ASSIGNMENT:
Rewrite the stretch of the interview with Roberto Aguirre-Sacasa from "Q&A: PLAYWRIGHT ROBERTO" through "of Archie Comics.", changing "screenwriter" to "scriptwriter".

Q&A: PLAYWRIGHT ROBERTO AGUIRRE-SACASA

roberto-headshotRoberto is a playwright (American Psycho, Say You Love Satan, The Muckle Man), screenwriter (Carrie, Glee, and the upcoming Riverdale), and comic book writer (Fantastic Four, Afterlife with Archie). He is a graduate of the Yale School of Drama and the Chief Creative Officer of Archie Comics.

Did you always know you wanted to include supernatural elements in this story?

That element of the piece evolved as I was working on it. At first I was surprised when it started going that way, but I don’t know why, because often my plays start in a realistic world and then, at the fringes, supernatural or genre elements start creeping in—ghosts, aliens, sea monsters—so in a way, I shouldn’t have been so surprised when the devil walked in to Abigail/1702.

What made you say “I’ve got to write this play?”

Abigail/1702 came out of two impulses. The first is my deep, abiding love of Arthur Miller’s The Crucible. Years ago, I was doing a play at Steppenwolf, and I was watching their production of The Crucible, and I was reminded what a great play it is. In the lobby afterwards, they were selling copies of Miller’s script with his annotations, and there was a section in the back detailing the historical people the play is based on. At the end, there was a single sentence about Abigail that read something like: “Legend has it Abigail turned up years later in Boston as a harlot.” I read that sentence, the hair on the back of my neck stood up, and I thought, “That’s a play.”

DATASET CONTENT:
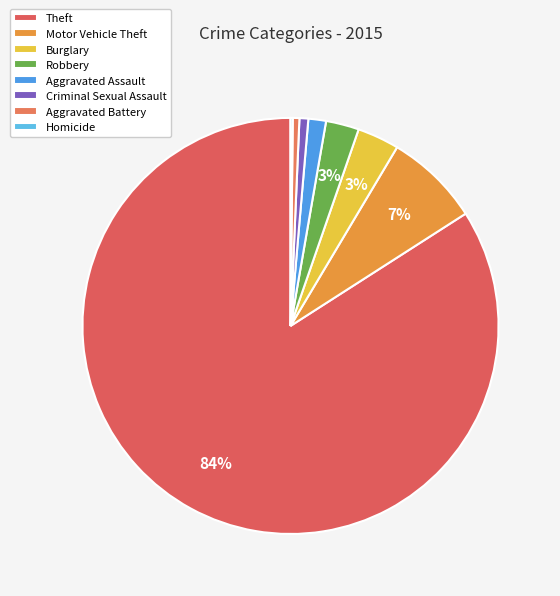

To the nearest percent, what is the combined percentage of Motor Vehicle Theft and Robbery?

10%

FINISHED EXERCISE:
Q&A: PLAYWRIGHT ROBERTO AGUIRRE-SACASA

roberto-headshotRoberto is a playwright (American Psycho, Say You Love Satan, The Muckle Man), scriptwriter (Carrie, Glee, and the upcoming Riverdale), and comic book writer (Fantastic Four, Afterlife with Archie). He is a graduate of the Yale School of Drama and the Chief Creative Officer of Archie Comics.